I'm writing a Server/Client application where clients will connect to the server. What I want to do, is make sure that the client connecting to the server is actually using my protocol and I can "trust" the data being sent from the client to the server.
What I thought about doing is creating a sort of hash on the client's machine that follows a particular algorithm. What I did in a previous version was took their IP address, the client version, and a few other attributes of the client and sent it as a calculated hash to the server, who then took their IP, and the version of the protocol the client claimed to be using, and calculated that number to see if they matched. This works ok until you get clients that connect from within a router environment where their internal IP is different from their external IP. My fix for this was to pass the client's internal IP used to calculate this hash with the authentication protocol. My fear is this approach is not secure enough. Since I'm passing the data used to create the "auth hash".

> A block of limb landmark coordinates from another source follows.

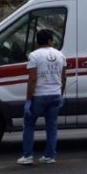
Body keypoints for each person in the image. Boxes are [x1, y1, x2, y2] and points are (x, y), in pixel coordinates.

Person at [17, 29, 67, 165]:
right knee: (51, 127)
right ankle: (50, 156)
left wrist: (28, 100)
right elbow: (63, 77)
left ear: (38, 42)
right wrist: (60, 94)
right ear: (50, 41)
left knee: (29, 124)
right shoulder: (60, 55)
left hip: (39, 95)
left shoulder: (34, 55)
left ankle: (27, 156)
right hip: (55, 94)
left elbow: (32, 79)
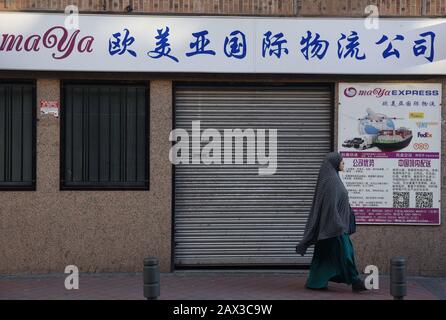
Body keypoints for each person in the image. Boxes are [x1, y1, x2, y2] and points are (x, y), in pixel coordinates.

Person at [295, 151, 367, 292]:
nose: (343, 164)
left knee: (323, 256)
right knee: (346, 253)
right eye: (342, 161)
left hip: (331, 226)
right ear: (334, 163)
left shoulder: (334, 178)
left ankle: (315, 282)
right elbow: (330, 206)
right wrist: (338, 225)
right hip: (335, 226)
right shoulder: (332, 182)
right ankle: (355, 281)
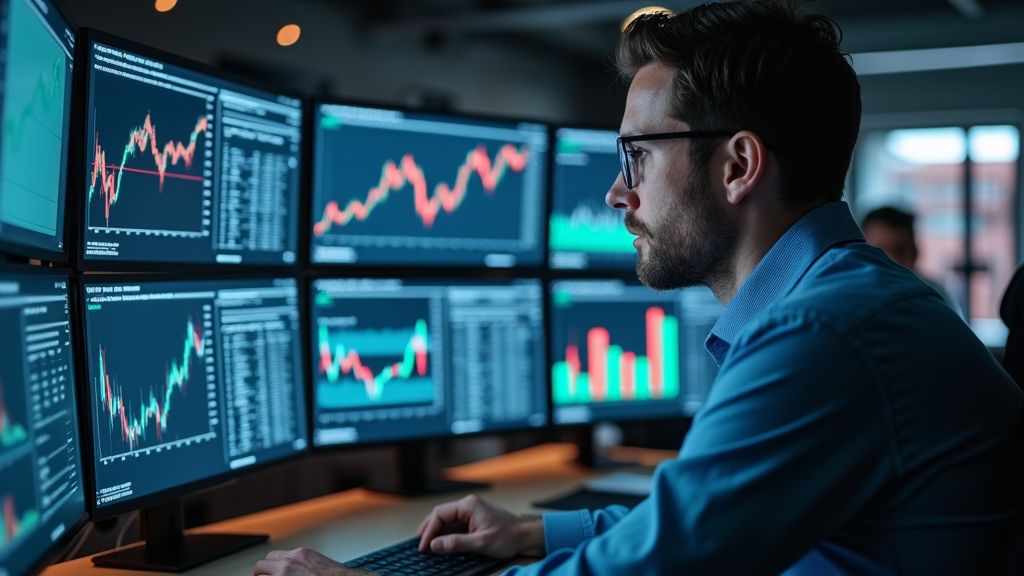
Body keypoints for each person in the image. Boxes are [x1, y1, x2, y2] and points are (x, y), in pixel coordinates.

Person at [253, 1, 1022, 574]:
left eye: (637, 159)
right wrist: (538, 533)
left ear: (737, 166)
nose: (620, 196)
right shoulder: (851, 303)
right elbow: (697, 522)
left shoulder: (825, 336)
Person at [861, 205, 964, 317]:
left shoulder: (938, 298)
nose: (892, 260)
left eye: (900, 250)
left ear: (915, 252)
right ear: (860, 254)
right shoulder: (853, 300)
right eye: (880, 251)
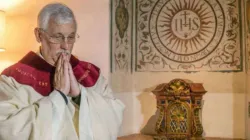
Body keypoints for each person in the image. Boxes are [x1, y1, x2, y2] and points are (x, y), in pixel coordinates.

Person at [0, 3, 125, 140]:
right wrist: (58, 97)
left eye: (71, 37)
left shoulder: (91, 75)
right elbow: (8, 129)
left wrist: (81, 96)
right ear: (39, 35)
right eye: (57, 37)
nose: (65, 46)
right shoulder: (12, 80)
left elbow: (114, 115)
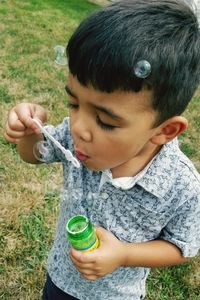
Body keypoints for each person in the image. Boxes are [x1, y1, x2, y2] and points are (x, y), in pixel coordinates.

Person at [4, 0, 200, 299]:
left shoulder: (182, 186)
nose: (78, 127)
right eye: (73, 103)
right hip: (60, 278)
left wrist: (123, 254)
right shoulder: (76, 138)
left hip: (118, 294)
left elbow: (181, 247)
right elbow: (33, 155)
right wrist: (29, 133)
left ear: (164, 131)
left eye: (105, 121)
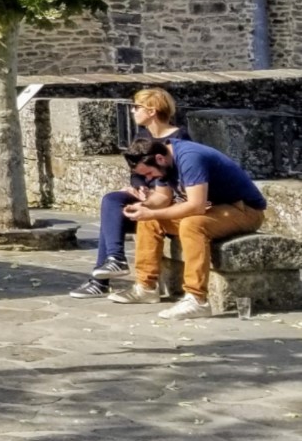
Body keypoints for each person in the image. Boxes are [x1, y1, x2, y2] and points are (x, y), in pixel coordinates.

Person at [109, 134, 267, 319]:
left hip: (245, 210)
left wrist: (152, 212)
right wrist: (144, 206)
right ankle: (146, 287)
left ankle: (197, 299)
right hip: (216, 208)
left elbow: (196, 206)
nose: (149, 178)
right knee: (149, 220)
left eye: (149, 174)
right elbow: (162, 198)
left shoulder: (190, 158)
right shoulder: (163, 161)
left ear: (159, 159)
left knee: (192, 224)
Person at [71, 89, 187, 298]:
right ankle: (115, 260)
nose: (133, 111)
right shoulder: (142, 136)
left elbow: (176, 178)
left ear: (151, 111)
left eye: (136, 107)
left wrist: (151, 194)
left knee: (113, 217)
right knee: (112, 202)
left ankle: (101, 281)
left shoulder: (179, 138)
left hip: (169, 200)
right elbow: (136, 172)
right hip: (148, 194)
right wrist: (137, 186)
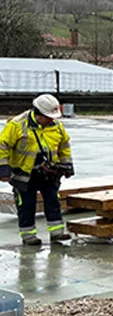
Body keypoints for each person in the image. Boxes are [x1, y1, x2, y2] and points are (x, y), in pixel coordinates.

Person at [0, 94, 74, 245]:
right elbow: (2, 146)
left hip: (48, 172)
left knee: (53, 201)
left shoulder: (56, 126)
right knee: (26, 204)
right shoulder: (17, 125)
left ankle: (57, 233)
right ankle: (28, 236)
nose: (51, 120)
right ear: (38, 114)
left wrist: (67, 165)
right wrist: (3, 168)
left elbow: (64, 145)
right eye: (48, 117)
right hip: (23, 174)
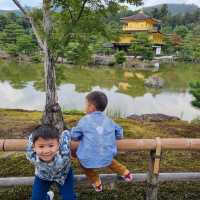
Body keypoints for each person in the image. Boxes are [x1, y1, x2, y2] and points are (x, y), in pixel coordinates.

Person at [71, 91, 133, 192]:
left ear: (91, 107)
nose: (85, 106)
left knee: (82, 162)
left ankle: (96, 181)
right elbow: (119, 133)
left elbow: (74, 136)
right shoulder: (109, 120)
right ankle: (125, 172)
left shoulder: (84, 120)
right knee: (107, 156)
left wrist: (72, 131)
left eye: (85, 104)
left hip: (88, 159)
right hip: (106, 157)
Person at [26, 125, 76, 200]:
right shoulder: (31, 155)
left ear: (58, 145)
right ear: (34, 147)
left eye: (51, 145)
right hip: (43, 176)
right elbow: (31, 140)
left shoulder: (64, 154)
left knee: (69, 198)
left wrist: (68, 132)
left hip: (63, 175)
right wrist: (35, 134)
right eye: (41, 146)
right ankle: (48, 197)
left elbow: (66, 134)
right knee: (36, 198)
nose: (46, 151)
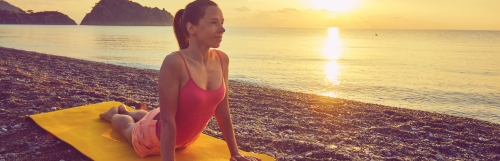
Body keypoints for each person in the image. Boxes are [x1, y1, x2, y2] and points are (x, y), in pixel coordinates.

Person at [98, 0, 262, 161]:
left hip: (187, 139)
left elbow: (222, 108)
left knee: (151, 116)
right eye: (214, 23)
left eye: (222, 22)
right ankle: (115, 114)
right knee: (129, 127)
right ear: (192, 28)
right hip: (155, 139)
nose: (222, 29)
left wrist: (235, 153)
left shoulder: (222, 59)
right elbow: (168, 122)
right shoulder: (174, 62)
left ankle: (128, 111)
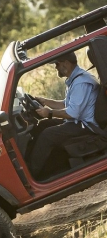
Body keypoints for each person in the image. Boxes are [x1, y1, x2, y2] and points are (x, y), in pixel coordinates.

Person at [29, 51, 100, 179]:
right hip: (78, 122)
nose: (56, 67)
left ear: (66, 64)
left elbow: (73, 112)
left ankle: (32, 175)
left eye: (57, 64)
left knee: (47, 135)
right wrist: (46, 102)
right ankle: (34, 162)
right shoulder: (75, 78)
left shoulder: (81, 82)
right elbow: (67, 105)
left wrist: (49, 112)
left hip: (86, 126)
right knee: (43, 125)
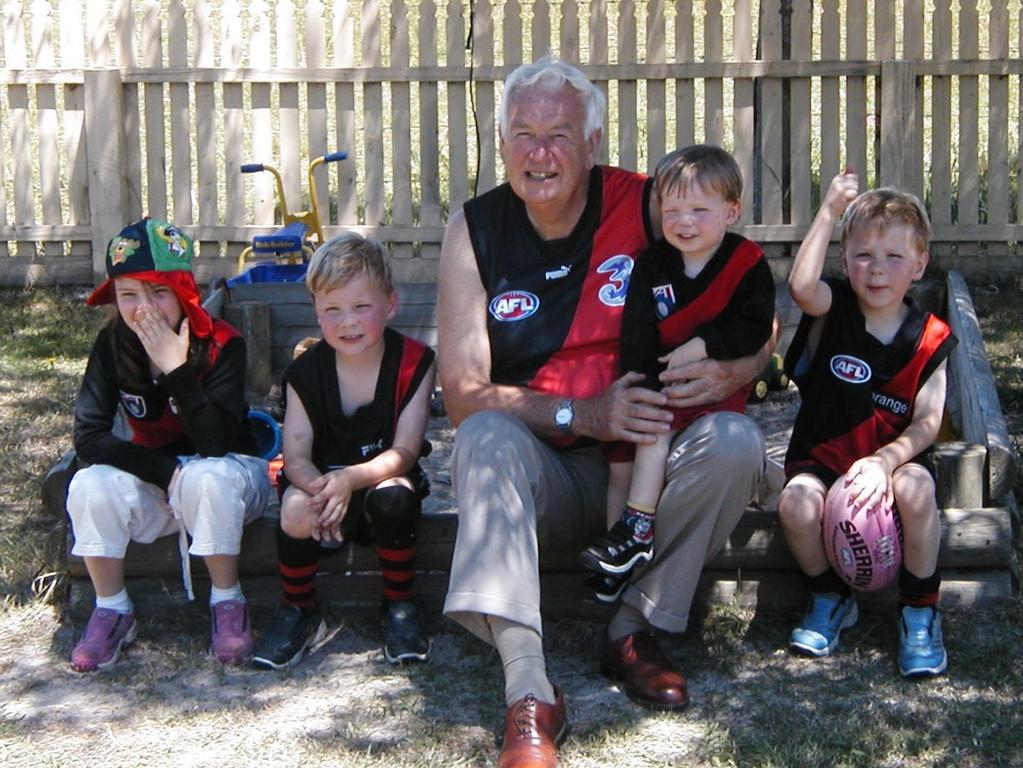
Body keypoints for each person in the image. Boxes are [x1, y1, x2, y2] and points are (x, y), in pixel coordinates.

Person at [438, 57, 772, 768]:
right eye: (522, 133)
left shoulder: (649, 202)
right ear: (500, 145)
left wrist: (734, 368)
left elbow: (752, 295)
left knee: (737, 440)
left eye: (560, 133)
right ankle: (529, 690)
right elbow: (463, 391)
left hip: (650, 463)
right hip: (546, 468)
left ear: (593, 144)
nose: (540, 152)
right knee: (483, 434)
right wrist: (584, 415)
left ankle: (631, 628)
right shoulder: (474, 230)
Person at [67, 218, 271, 671]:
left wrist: (176, 370)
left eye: (159, 293)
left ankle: (227, 600)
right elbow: (88, 436)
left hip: (230, 475)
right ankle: (112, 608)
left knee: (207, 475)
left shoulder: (222, 344)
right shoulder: (111, 344)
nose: (145, 310)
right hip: (158, 479)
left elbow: (216, 443)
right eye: (128, 295)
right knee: (88, 484)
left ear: (183, 291)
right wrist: (162, 471)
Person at [779, 171, 957, 677]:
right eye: (863, 256)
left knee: (920, 488)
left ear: (920, 264)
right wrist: (829, 210)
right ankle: (830, 598)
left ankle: (919, 610)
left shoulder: (931, 336)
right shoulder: (832, 308)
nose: (877, 270)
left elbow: (927, 421)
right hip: (828, 460)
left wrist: (885, 461)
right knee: (794, 502)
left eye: (894, 258)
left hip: (892, 468)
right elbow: (800, 286)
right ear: (845, 261)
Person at [580, 145, 776, 602]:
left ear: (731, 212)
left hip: (711, 395)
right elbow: (637, 334)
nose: (684, 221)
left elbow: (754, 324)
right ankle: (619, 551)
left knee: (655, 435)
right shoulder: (652, 264)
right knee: (625, 455)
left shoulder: (746, 262)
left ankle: (638, 528)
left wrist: (706, 344)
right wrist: (641, 385)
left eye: (699, 210)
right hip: (661, 387)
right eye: (672, 210)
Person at [251, 232, 436, 670]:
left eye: (361, 307)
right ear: (315, 311)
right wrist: (322, 490)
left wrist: (350, 481)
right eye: (332, 309)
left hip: (379, 483)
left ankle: (399, 604)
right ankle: (299, 608)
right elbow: (294, 455)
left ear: (390, 304)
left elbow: (406, 451)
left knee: (395, 494)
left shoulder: (415, 362)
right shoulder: (303, 373)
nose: (347, 322)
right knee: (294, 508)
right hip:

Here's an example of what I'm talking about:
Client IP: 192.168.1.10, Version: 2.4.5.2
hash = 2*4*5*1 * (1+9+2) * (1+6+8) * (1) * (1+0)
Client Connects to Server
client sends: auth hash ip version
Server calculates that info, and accepts or denies the hash.
Before I go and come up with another algorithm to prove a client can provide data a server (or use this existing algorithm), I was wondering if there are any existing, proven, and secure systems out there for generating a hash that both sides can generate with general knowledge. The server won't know about the client until the very first connection is established.
The protocol's intent is to manage a network of clients who will be contributing data to the server periodically.
New clients will be added simply by connecting the client to the server and "registering" with the server. So a client connects to the server for the first time, and registers their info (mac address or some other kind of unique computer identifier), then when they connect again, the server will recognize that client as a previous person and associate them with their data in the database.
Edit:
The approach I ended up going was this:
I ended up using an approach similar to what OpenSSH does, but reverse. Since when a client connects, I'm not sure I can trust the client.
If it is the first time a client is connecting, it will provide me with a public key and a unique identifier (In this case, I will be using a computer's service tag since the computers I'm going to be dealing with are all Dells). The server stores the id and public key in the database then sends the client a secret question encrypted using the public key. The client will then need to respond with the decrypted answer. Before a client can be accepted by the server, I may end up doing a unique id registration on the server manually before connecting the client for the first time, this way not any sly person can just generate public keys and emulate what a client does with a "new unique id".
Thanks for the help! I hope this helps someone down the line. Feel free to tear apart the security flaws of this approach 🙂
Best Answer
You can't really do authentication without sharing anything before hand. If you can have any sort of shared secret (i.e a key), you can use challenge-response authentication using an appropriate message digest algorithm.
On the topic of protocol compatibility, I would separate the concerns. You can use a traditional handshake to verify that the customer is speaking the same protocol/version the server uses (or a compatible one), but authentication is best dealt with separately.
An alternative with an acceptable tradeoff in many distributed systems is trusting the first connection from a specific client, sharing a key and then validating all subsequent connections from the same client using that. This is what OpenSSH does when connecting to a new server (prompts you whether you want to connect to an unknown host, and then store the fingerprint of that host and validate it on subsequent connections). You can find a more detailed explanation of the SSH "known hosts" mechanism on the WinSCP wiki.
Puppet uses a variant of this where they have a signed (trusted) SSL certificate on each client. When first connecting an agent with the server, the agent will issue a certificate signing request for the server that you then have to manually sign and give to the agent. This has added security but can become annoying quickly if you need to set up lots of clients, or do it without anyone interacting with the system. This is why there is a configuration option that changes the behavior to be like SSH's (trust everyone that you haven't seen before, validate identities only for known hosts). This is described in more detail at the PuppetLabs website.
In the end, what you have is an issue of trust. The question remains: how can you trust a connection from a client? The answer to this isn't technical in nature - accepting any new connection by an unknown host and trusting it blindly might work for some systems, but not for all. It really depends on the tradeoffs of the actual system you are implementing, and the capabilities granted to the client by the server.